Overview of Various Bitcoin/CryptoCoin Exchanges
Mt.Gox was a Bitcoin Exchange. Located in Tokyo, Japan, launched in July 2010. By 2013 it had grown to handling 70% of all Bitcoin transactions. It had become the De Facto main bitcoin exchange. By February 2014 it suspended all activity, closed it’s doors, liquidated, and ceased to be. It had around 850,000 of bitcoins valued at the time at close to half a billion dollars belonging to customers and company which went missing and stolen. Only 200,000 of the coins have since been recovered. Since its abrupt ending, new organizations have emerged to absorb the role as major players as marketplaces for altcoins.
Bitstamp, BTC-E, Bitfinex, Coinbase, Cryptsy have since taken on the roles of de facto dominant Bitcoin marketplaces in terms of presence and volume. There are a few other large players involved in this space but let’s focus on these.
Bitstamp, based in United Kingdom, originally in Slovenia, and founded in 2011 as an alternative to MtGox by CEO Nejc Kodrič and co-founder Damijan Merlak is the world’s second largest Bitcoin Exchange by volume. Bitstamp strives to be as transparent and well-regulated as possible. It is a popular and well-run bitcoin exchange. A high degree of transparency makes bitstamp highly regarded in terms of being able to track its records and finances to ensure everything is on the level. Meaning the bitcoins claimed to be there all are and not in a money blackhole.

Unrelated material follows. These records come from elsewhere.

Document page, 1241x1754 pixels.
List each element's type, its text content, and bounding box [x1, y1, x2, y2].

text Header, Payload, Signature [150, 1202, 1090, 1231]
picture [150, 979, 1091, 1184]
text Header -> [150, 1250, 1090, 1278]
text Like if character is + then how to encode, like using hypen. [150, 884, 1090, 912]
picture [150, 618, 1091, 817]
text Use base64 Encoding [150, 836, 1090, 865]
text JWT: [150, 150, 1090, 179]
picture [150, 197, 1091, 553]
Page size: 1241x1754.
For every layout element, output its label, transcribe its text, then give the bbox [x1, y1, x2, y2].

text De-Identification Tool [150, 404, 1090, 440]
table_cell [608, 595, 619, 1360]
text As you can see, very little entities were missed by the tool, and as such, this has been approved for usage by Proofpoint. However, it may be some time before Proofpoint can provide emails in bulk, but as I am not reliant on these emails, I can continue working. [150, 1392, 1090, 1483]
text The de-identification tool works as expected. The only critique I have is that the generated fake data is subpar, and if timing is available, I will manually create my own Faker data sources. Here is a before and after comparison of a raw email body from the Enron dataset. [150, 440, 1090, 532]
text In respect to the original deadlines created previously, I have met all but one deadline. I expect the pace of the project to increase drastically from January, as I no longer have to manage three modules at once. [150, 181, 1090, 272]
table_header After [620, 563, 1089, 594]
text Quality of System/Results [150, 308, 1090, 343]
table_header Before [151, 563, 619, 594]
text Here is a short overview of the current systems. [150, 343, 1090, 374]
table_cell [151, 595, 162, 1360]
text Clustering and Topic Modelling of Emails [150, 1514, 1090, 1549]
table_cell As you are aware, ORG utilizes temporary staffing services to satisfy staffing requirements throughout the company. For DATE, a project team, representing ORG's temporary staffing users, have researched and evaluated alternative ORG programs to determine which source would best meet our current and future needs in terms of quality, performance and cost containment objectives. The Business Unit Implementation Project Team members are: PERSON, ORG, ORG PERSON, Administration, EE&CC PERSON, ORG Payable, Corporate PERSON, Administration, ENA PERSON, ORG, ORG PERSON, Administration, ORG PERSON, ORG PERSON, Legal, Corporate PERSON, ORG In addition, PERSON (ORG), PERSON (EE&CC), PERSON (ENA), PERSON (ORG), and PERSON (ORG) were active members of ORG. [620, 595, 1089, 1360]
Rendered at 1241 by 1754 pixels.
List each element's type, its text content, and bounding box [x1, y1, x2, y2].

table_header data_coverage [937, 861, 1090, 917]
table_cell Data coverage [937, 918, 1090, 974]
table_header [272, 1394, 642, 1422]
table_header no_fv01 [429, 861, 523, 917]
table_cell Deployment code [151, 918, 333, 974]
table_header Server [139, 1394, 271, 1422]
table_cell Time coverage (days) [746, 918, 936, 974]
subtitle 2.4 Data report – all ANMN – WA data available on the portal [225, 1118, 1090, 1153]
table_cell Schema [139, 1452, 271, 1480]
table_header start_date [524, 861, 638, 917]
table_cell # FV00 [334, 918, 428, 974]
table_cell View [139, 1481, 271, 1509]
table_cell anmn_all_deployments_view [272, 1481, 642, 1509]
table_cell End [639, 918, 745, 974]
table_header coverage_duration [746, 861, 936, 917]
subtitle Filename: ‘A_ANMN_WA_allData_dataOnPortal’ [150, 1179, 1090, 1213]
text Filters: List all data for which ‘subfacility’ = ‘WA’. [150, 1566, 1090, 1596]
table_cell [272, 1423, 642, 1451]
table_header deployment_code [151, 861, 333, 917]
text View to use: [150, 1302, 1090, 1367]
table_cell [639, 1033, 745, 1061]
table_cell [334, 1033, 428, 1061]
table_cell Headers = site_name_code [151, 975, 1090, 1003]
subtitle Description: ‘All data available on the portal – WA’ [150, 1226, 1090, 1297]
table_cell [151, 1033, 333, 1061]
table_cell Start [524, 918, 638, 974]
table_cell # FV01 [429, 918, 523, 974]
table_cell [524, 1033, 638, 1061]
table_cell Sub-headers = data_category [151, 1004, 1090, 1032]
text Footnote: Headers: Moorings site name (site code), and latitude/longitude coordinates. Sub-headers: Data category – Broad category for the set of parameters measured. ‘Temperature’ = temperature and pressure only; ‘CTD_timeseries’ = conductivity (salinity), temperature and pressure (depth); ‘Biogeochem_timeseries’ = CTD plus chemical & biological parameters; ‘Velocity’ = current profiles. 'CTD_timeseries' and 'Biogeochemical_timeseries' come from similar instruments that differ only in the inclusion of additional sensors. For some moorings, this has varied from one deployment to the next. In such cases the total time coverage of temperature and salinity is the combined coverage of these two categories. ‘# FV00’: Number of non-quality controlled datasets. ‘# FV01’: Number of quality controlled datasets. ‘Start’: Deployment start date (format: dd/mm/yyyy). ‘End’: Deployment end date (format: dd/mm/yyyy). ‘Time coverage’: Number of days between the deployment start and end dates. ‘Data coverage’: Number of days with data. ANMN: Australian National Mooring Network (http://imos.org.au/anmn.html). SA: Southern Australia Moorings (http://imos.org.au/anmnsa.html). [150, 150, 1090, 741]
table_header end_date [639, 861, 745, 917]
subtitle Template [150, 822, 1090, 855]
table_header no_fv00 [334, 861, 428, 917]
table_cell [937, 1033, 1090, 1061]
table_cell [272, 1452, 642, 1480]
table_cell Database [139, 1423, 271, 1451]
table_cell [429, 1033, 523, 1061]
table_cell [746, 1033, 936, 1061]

- Offers an API to allow clients to use custom software to access and control their accounts
- Bitcoin only no other cryptocurrencies accepted
- High liquidity and competitive prices
- Dollar and Euro deposits through bank account or SEPA
- Reasonable fees on commission for trades
- Two-factor authentication recommended
- Basic trading tools
BTC-E, is the least transparent and most mysterious of the current major cryptocoin exchanges out there. They launched trading in August of 2011. Not much is known about the operators of the site. Irregardless of this fact it is currently one of the most used in terms of volume of alt coins moving through it. Along with Bitstamp BTC-E.com shares the top slots as one of the major altcoin exchanges presently. It’s features are in Russian and English, which would point to eastern european or Russian organization as the owner/operators. To leave its name out of official records it uses third-party banking services. One such bank involved is located in the Czech Republic. Russian programmers Aleksey and Alexander are credited as being the Co-founders in an interview with Coindesk. The BTC-e managing company is said to be based in Cyprus. You’re able to make trades using currency pairings such as US Dollars, Russian Rubles, and Euros.
Bitfinex, trading site was founded in January 2013 by French developer Raphael Nicolle. The company that owns and operates Bitfinex is called iFinex is structured as a limited liability corporation in Hong Kong. The exchange is still in beta testing mode, with a few issues including less than stellar customer service. Nonetheless, it is being used very actively. It’s unique draw is that is allows for the ability to trade coins on margin and collect interest for it’s users.
Coinbase, based in San Francisco California is a bitcoin wallet and exchange service, founded by Brian Armstrong and Fred Ehrsam. Users of Coinbase can buy and sell bitcoins at the current market rate with a bank transfer in both the US and eighteen European countries for a fee of about 1% of the value of the transaction. Coinbase is noted for its reputation as having a user-friendly easy to use user interface. However it has been criticized for cancelled and delayed orders and unresponsive customer support.
Cryptsy, based in Delray Beach Florida and founded by Paul Vernon of Project investors inc. began operations on May 2013. Cryptsy trades in over 130 cryptocurrencies, and cryptocurrencies alone. There are no fiat government currency pairings trading on the exchange to date. Since creation is has seen rapid growth in both customer base and trade volume to the point of over 20k registered users with a volume of over 100k trades per day.
Bitstamp seems to be perceived as the main Bitcoin exchange. However as shown with Mt. Gox’s demise anything can happen. The main takeaway is just to remain diversified. It’s pretty reasonable to say be diversified and select a few exchanges that appeal to your purposes and spread your cryptocoins amongst 2 or 3 of them. That goes with how you store your cryptocoins on wallets as well. Spread your holdings amongst a few crypto wallets, exchanges, activate 2 step authentication for additional security, and just generally be smart about safeguarding your alt coins from crooks.